Figure 11. Connect the summary view controller to the area and volume view controllers.

Repeat this for the volume view controller. The area and volume view controllers can now successfully call the updateTotal method.

Implementing the Volume Calculation Logic

All that remains for the TabbedCalculation project is to implement the logic to track the calculation total and update the summary view. Let’s open the SummaryViewController.m file and wrap this up! First use the @synthesize directive to create the getter/setter for the totalCalculations UILabel:

@synthesize totalCalculations;

Next, add the updateTotal method so that it will increment the calcCount variable when invoked:

-(void) updateTotal {
calcCount++;
}

Now the tough part. Notice that we don’t display the new total in the updateTotal method? The reason for this is that until the view is displayed, there aren’t any UILabel values to update, so if we try to update before the view is shown, the count will be wrong. Subsequent views would work, but initially the displayed result would be incorrect.

So how do we get around this? The easiest way is to update the view before it is displayed onscreen. At that point in time, we have access to all the objects, so everything will be copacetic. Overriding the viewWillAppear: method will provide us with the right hook into the display process. Implement the viewWillAppear: method as follows:

- (void)viewWillAppear:(BOOL)animated {
NSString *calcResult=[[NSString alloc] initWithFormat:@"%d",calcCount];
totalCalculations.text=calcResult;
[calcResult release];
[super viewWillAppear:animated];
}

Nothing here should be a surprise. We format a temporary string using the calcCount variable, set the totalCalcuations (UILabel) “text” property to the string, release the string, and pass the method invocation up the chain.

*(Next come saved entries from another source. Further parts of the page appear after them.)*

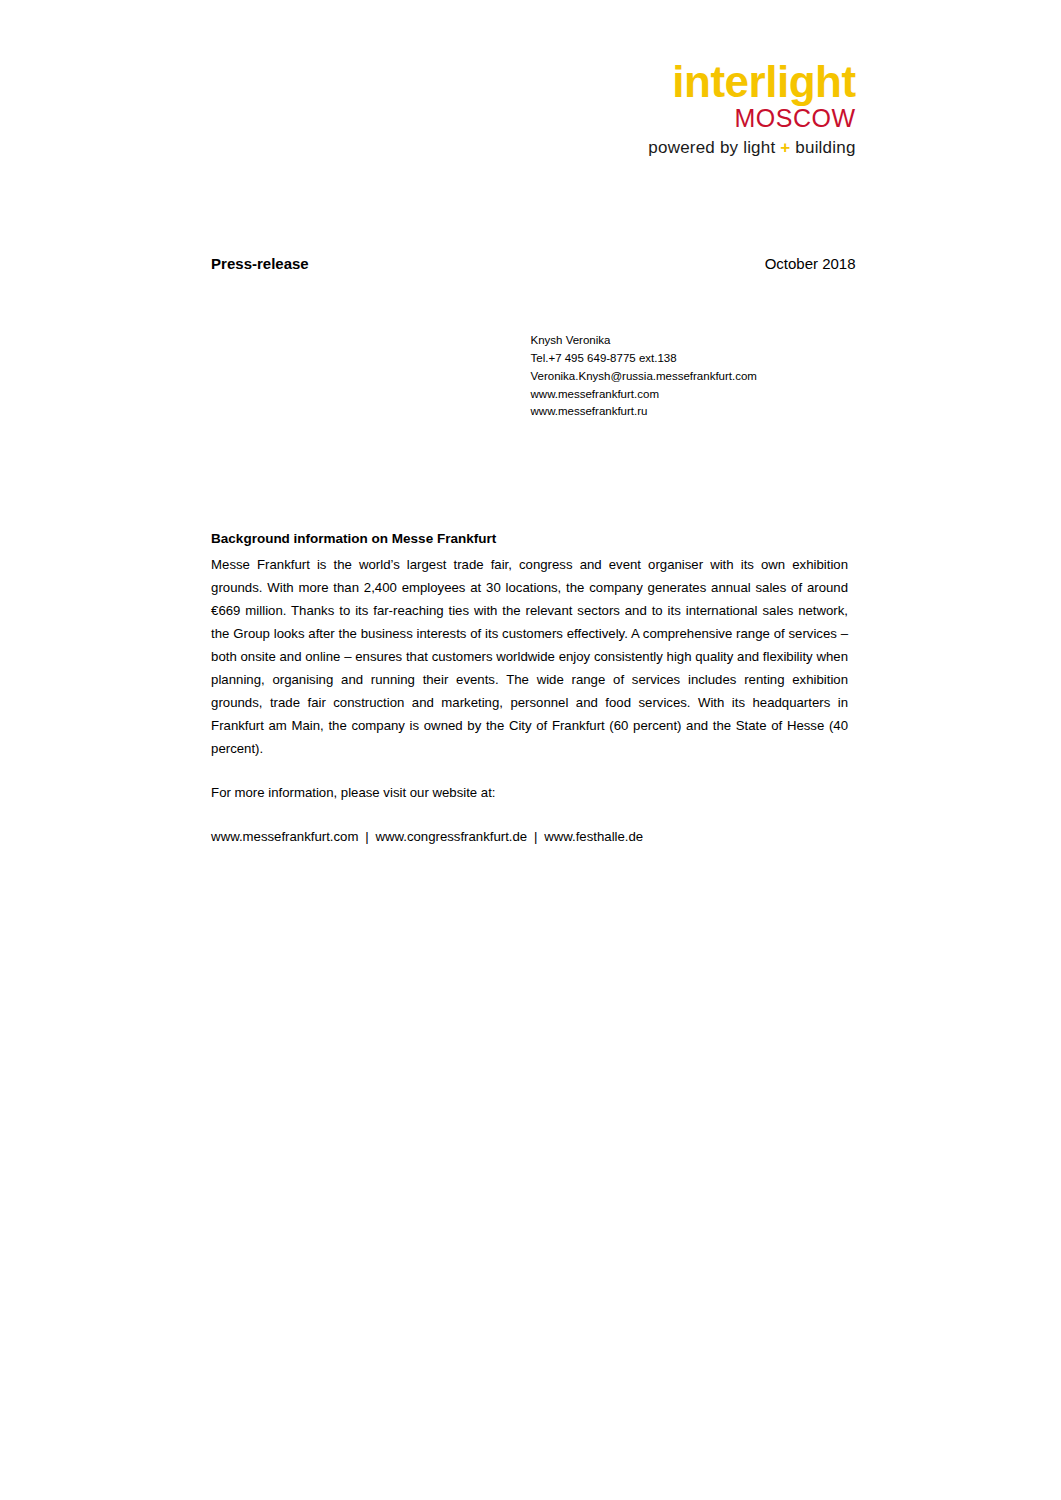interlight
MOSCOW
powered by light + building
Press-release
October 2018
Knysh Veronika
Tel.+7 495 649-8775 ext.138
Veronika.Knysh@russia.messefrankfurt.com
www.messefrankfurt.com
www.messefrankfurt.ru
Background information on Messe Frankfurt
Messe Frankfurt is the world’s largest trade fair, congress and event organiser with its own exhibition grounds. With more than 2,400 employees at 30 locations, the company generates annual sales of around €669 million. Thanks to its far-reaching ties with the relevant sectors and to its international sales network, the Group looks after the business interests of its customers effectively. A comprehensive range of services – both onsite and online – ensures that customers worldwide enjoy consistently high quality and flexibility when planning, organising and running their events. The wide range of services includes renting exhibition grounds, trade fair construction and marketing, personnel and food services. With its headquarters in Frankfurt am Main, the company is owned by the City of Frankfurt (60 percent) and the State of Hesse (40 percent).
For more information, please visit our website at:
www.messefrankfurt.com|www.congressfrankfurt.de|www.festhalle.de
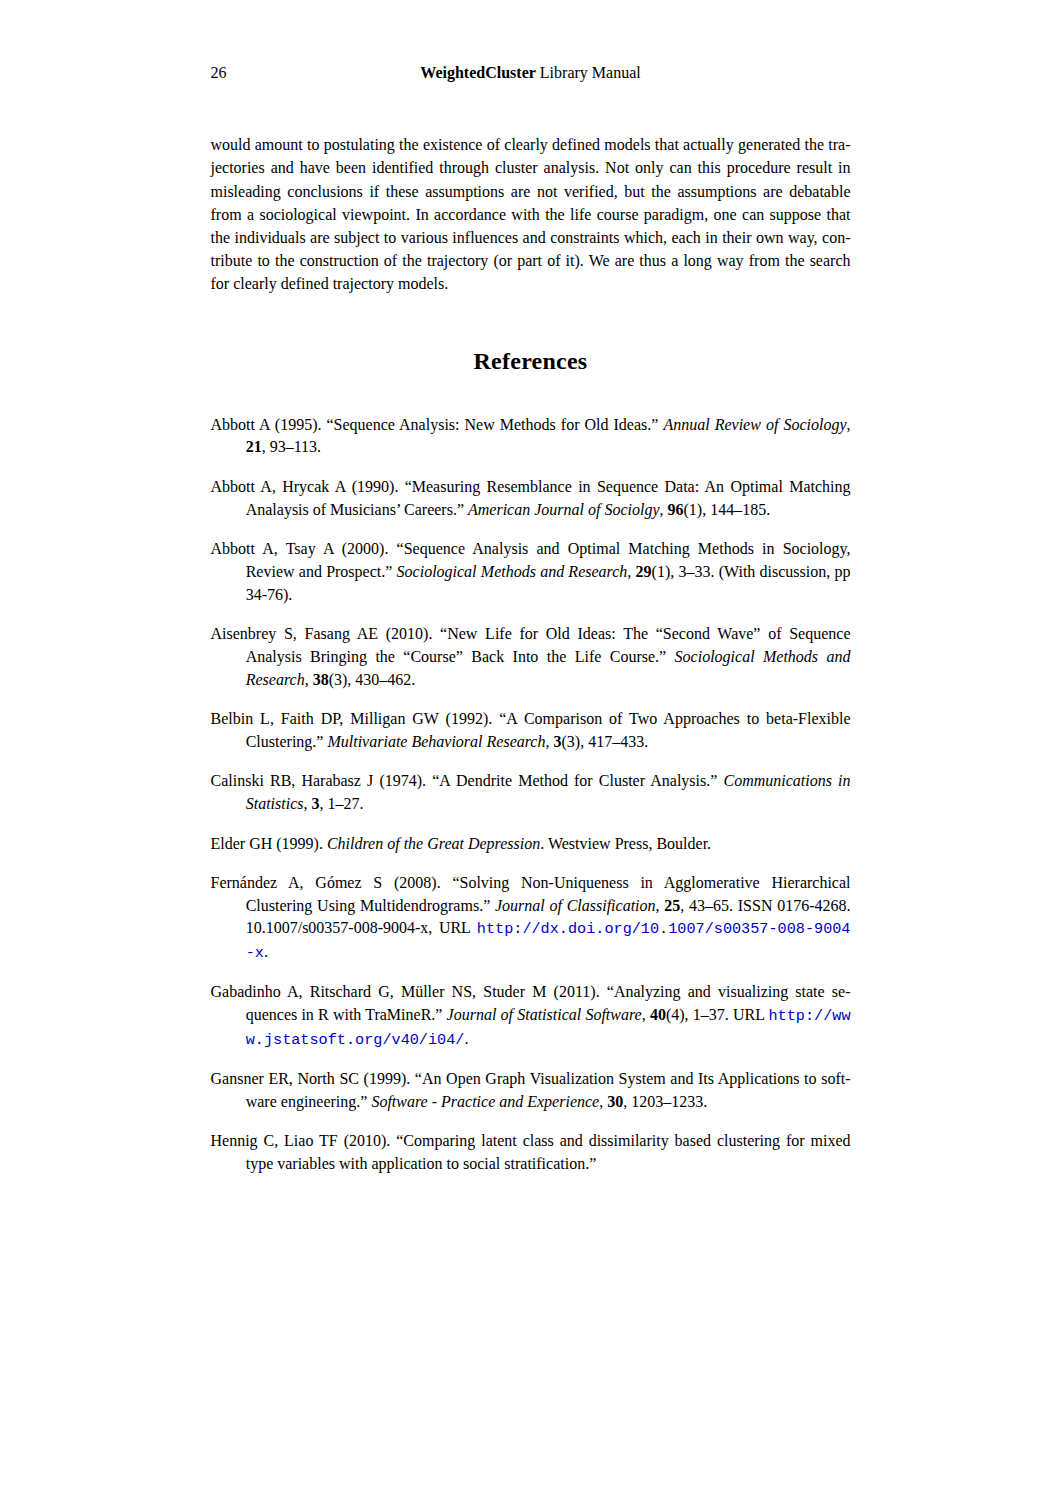26 WeightedCluster Library Manual
would amount to postulating the existence of clearly defined models that actually generated the trajectories and have been identified through cluster analysis. Not only can this procedure result in misleading conclusions if these assumptions are not verified, but the assumptions are debatable from a sociological viewpoint. In accordance with the life course paradigm, one can suppose that the individuals are subject to various influences and constraints which, each in their own way, contribute to the construction of the trajectory (or part of it). We are thus a long way from the search for clearly defined trajectory models.
References
Abbott A (1995). “Sequence Analysis: New Methods for Old Ideas.” Annual Review of Sociology, 21, 93–113.
Abbott A, Hrycak A (1990). “Measuring Resemblance in Sequence Data: An Optimal Matching Analaysis of Musicians’ Careers.” American Journal of Sociolgy, 96(1), 144–185.
Abbott A, Tsay A (2000). “Sequence Analysis and Optimal Matching Methods in Sociology, Review and Prospect.” Sociological Methods and Research, 29(1), 3–33. (With discussion, pp 34-76).
Aisenbrey S, Fasang AE (2010). “New Life for Old Ideas: The “Second Wave” of Sequence Analysis Bringing the “Course” Back Into the Life Course.” Sociological Methods and Research, 38(3), 430–462.
Belbin L, Faith DP, Milligan GW (1992). “A Comparison of Two Approaches to beta-Flexible Clustering.” Multivariate Behavioral Research, 3(3), 417–433.
Calinski RB, Harabasz J (1974). “A Dendrite Method for Cluster Analysis.” Communications in Statistics, 3, 1–27.
Elder GH (1999). Children of the Great Depression. Westview Press, Boulder.
Fernández A, Gómez S (2008). “Solving Non-Uniqueness in Agglomerative Hierarchical Clustering Using Multidendrograms.” Journal of Classification, 25, 43–65. ISSN 0176-4268. 10.1007/s00357-008-9004-x, URL http://dx.doi.org/10.1007/s00357-008-9004-x.
Gabadinho A, Ritschard G, Müller NS, Studer M (2011). “Analyzing and visualizing state sequences in R with TraMineR.” Journal of Statistical Software, 40(4), 1–37. URL http://www.jstatsoft.org/v40/i04/.
Gansner ER, North SC (1999). “An Open Graph Visualization System and Its Applications to software engineering.” Software - Practice and Experience, 30, 1203–1233.
Hennig C, Liao TF (2010). “Comparing latent class and dissimilarity based clustering for mixed type variables with application to social stratification.”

The code isn’t finished until the objects are released, so edit the dealloc method to release totalCalculations:

- (void)dealloc {
[totalCalculations release];
[super dealloc];
}

Congratulations! You just completed a tab bar-based multi-view application with basic inter-view communication! Your experience working with multiple views will open up a whole new range of applications that you can develop.